Exercise goal.
Locate each line in the entries below that contains the word "associated", and copy those lines out.

Source data.

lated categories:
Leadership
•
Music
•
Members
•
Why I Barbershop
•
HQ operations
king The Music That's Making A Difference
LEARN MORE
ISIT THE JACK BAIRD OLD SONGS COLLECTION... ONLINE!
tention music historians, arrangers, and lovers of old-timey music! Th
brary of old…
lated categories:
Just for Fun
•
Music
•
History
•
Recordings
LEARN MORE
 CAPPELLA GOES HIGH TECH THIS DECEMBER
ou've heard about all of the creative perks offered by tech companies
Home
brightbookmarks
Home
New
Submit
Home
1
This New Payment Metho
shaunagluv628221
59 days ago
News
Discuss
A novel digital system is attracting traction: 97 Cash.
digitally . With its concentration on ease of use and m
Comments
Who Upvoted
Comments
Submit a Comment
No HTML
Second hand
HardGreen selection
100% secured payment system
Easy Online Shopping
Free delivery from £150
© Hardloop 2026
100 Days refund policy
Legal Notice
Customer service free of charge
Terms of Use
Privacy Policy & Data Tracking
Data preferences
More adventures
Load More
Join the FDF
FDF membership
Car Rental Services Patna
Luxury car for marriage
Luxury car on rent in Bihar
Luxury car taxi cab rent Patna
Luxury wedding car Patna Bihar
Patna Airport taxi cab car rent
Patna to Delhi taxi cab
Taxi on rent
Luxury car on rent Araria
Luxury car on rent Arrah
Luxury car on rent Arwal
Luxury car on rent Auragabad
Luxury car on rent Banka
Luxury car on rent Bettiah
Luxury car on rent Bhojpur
---
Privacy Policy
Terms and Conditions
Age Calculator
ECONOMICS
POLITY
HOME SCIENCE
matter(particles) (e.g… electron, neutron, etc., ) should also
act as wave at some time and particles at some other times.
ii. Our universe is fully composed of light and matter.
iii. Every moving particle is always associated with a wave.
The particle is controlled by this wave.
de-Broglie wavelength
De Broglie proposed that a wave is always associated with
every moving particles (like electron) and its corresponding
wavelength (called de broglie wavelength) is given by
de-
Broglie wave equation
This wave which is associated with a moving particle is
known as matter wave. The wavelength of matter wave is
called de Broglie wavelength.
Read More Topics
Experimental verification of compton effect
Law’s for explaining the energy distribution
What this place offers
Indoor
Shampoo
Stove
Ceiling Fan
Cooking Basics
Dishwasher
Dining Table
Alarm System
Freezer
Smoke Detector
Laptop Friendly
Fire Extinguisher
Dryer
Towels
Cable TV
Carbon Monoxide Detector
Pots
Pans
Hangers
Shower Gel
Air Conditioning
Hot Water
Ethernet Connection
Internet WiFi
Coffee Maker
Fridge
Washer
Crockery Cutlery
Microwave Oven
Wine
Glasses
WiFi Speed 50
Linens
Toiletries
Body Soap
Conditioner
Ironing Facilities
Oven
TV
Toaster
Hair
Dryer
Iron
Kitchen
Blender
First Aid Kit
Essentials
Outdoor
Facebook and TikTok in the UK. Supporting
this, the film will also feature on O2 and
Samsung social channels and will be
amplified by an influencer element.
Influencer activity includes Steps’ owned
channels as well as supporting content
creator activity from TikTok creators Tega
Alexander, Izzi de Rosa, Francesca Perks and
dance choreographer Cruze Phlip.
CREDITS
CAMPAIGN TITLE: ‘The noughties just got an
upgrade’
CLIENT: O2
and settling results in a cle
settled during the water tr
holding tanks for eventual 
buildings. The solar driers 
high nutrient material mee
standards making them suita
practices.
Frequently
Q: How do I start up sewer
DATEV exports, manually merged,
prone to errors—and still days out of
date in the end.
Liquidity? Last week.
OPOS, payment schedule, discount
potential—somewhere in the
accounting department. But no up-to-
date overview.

Result below.
iii. Every moving particle is always associated with a wave.
De Broglie proposed that a wave is always associated with
This wave which is associated with a moving particle is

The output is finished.